Гарри задумался было, не спит ли, случаем, и Смоленый, но тут же получил ответ на свой вопрос.

— Нечего там торчать, Гарри, — послышался голос, — заходи внутрь, пока не закоченел до смерти.

Мальчик открыл дверь вагона. Смоленый Джек уже чиркал спичкой, пытаясь зажечь свечу. Гарри плюхнулся на сиденье напротив.

— Ты сбежал? — спросил его Смоленый.

Этот прямой вопрос настолько застал Гарри врасплох, что он замешкался.

— Да, — наконец выпалил Гарри.

— И поэтому пришел рассказать мне, по какой причине принял столь важное решение.

— Я ничего не решал, — возразил Гарри. — Все решили за меня.

— И кто же?

— Его зовут Фишер.

— Учитель или ученик?

— Староста нашей спальни, — поморщился Гарри.

Затем он рассказал Смоленому обо всем, что произошло за его первую неделю в школе Святого Беды.

И снова старик застал его врасплох.

— Это моя вина, — заключил он, когда рассказ подошел к концу.

— Почему? — удивился Гарри. — Вы не могли сделать для меня больше, чем уже сделали.

— Нет, мог, — возразил Смоленый. — Мне следовало подготовить тебя к такому виду поведения в обществе, которым не может похвастаться ни один другой народ на земле. Мне стоило подробнее остановиться на важности галстука старой школы [17], а не на географии и истории.

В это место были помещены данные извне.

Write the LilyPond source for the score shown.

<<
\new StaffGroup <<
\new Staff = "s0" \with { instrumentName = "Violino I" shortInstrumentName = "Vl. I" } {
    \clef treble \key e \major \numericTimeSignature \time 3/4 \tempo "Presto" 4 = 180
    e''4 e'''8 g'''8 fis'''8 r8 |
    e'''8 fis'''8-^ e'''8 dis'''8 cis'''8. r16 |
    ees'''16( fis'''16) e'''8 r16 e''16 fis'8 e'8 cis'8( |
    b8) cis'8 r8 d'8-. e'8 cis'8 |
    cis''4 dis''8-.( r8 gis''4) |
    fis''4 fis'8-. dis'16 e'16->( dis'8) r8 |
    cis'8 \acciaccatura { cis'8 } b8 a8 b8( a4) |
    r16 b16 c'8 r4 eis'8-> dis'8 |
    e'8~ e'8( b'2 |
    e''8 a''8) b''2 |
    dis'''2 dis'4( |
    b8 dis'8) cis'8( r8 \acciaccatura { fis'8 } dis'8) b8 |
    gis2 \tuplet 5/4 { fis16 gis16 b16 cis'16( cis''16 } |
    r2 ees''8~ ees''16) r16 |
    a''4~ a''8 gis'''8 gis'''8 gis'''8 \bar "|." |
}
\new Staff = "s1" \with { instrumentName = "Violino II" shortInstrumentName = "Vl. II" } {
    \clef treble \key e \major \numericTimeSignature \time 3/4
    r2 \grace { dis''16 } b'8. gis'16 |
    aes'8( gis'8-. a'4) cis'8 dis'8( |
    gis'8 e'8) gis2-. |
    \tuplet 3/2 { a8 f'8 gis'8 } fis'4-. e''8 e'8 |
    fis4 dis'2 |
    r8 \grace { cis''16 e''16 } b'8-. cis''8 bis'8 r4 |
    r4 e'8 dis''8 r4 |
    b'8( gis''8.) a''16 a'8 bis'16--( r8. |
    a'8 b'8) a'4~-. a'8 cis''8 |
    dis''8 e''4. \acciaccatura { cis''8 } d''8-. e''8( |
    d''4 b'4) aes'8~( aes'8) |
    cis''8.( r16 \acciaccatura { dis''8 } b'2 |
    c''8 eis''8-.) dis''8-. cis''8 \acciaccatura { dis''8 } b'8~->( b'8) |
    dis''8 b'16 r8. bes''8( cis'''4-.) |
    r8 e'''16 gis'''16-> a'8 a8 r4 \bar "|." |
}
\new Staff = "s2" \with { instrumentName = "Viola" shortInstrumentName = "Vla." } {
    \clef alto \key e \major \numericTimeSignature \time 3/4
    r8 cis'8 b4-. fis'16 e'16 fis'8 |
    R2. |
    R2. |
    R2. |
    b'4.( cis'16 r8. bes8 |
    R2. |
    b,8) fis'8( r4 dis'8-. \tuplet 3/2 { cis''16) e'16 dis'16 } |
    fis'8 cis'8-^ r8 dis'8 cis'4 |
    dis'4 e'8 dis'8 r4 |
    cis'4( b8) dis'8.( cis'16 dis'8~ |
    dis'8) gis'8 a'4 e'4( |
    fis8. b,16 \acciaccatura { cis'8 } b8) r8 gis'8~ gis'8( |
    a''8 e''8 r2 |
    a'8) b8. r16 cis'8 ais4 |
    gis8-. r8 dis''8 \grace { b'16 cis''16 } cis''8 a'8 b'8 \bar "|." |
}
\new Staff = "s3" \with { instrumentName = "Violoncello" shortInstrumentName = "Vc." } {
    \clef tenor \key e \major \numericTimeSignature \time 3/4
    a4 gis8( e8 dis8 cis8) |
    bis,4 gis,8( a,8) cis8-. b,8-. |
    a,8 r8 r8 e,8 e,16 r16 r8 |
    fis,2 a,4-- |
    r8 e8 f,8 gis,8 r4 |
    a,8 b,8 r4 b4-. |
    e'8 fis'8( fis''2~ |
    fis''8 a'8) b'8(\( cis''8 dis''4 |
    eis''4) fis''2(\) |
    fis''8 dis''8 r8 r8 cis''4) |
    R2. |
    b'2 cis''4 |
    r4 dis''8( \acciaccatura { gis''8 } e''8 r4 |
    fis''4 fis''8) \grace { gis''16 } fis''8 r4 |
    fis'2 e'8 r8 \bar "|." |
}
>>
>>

Я отчасти надеялся на перемены после войны, которая должна положить конец всем войнам [18], но в школе Святого Беды все, очевидно, осталось по-старому. — Задумчиво помолчав, он наконец спросил: — И что же ты собираешься делать дальше, мальчик мой?

— Убегу в море. Я завербуюсь на любой корабль, который меня возьмет, — заявил Гарри, пытаясь придать своему голосу бодрость.

— Прекрасная мысль, — одобрил Смоленый. — Почему бы и не сыграть на руку этому Фишеру?

— Что вы имеете в виду?

— Ну как же, ничто так не порадует Фишера, как возможность рассказать дружкам, что у уличного попрошайки оказалась кишка тонка — с другой стороны, а чего вы ждали от сына портового рабочего и официантки?

— Но Фишер прав. Я ему неровня.

— Нет, Гарри, твоя беда в том, что Фишер сам понимает: это он тебе неровня и никогда ею не станет.

— Вы хотите сказать, что мне следует вернуться в это ужасное место?

— В конечном счете это решение никто не может принять за тебя, — заметил Смоленый. — Но если ты будешь убегать при всякой встрече с фишерами этого мира, то закончишь, как я, оставшись просто в числе участников жизненного забега, как выразился твой директор.

— Но вы замечательный человек, — возразил Гарри.

— Я мог бы им стать, — поправил Смоленый, — если бы не сбежал, когда встретился со своим Фишером. Но я предпочел легкий выход и думал при этом только о себе.

— А о ком еще нужно думать?

— Для начала о твоей матери, — сказал Смоленый. — Вспомни о жертвах, на которые она пошла, чтобы дать тебе возможность достичь в жизни чего-то большего. Потом, есть еще мистер Холкомб — если он узнает, что ты удрал, то, вероятно, сочтет это своей виной. И не забудь о мисс Манди, которая просила об одолжениях, выкручивала руки и потратила бессчетные часы, убеждаясь, что ты достаточно хорош, чтобы заслужить эту стипендию хориста. И, раз уж речь зашла о всех за и против, я предложил бы тебе, Гарри, поместить Фишера на одну чашу весов, а Баррингтона и Дикинса на другую. И я подозреваю, что первый вскоре поблекнет до полного ничтожества, в то время как последние останутся твоими близкими друзьями до конца дней. А если ты смоешься, им придется постоянно выслушивать напоминания Фишера о том, что ты оказался вовсе не тем человеком, за которого они тебя принимали.

вернуться

17

Галстук старой школы — символ уз, связывающих выпускников одного привилегированного учебного заведения, и их принадлежности к правящему классу.

вернуться

18

Войной, которая должна положить конец всем войнам, называли Первую мировую. Выражение в 1914 г. ввел в употребление Герберт Уэллс, утверждавший, что войнам может положить конец только разгром немецкого милитаризма. Изначально оно имело идеалистический характер, но впоследствии приобрело иронический оттенок.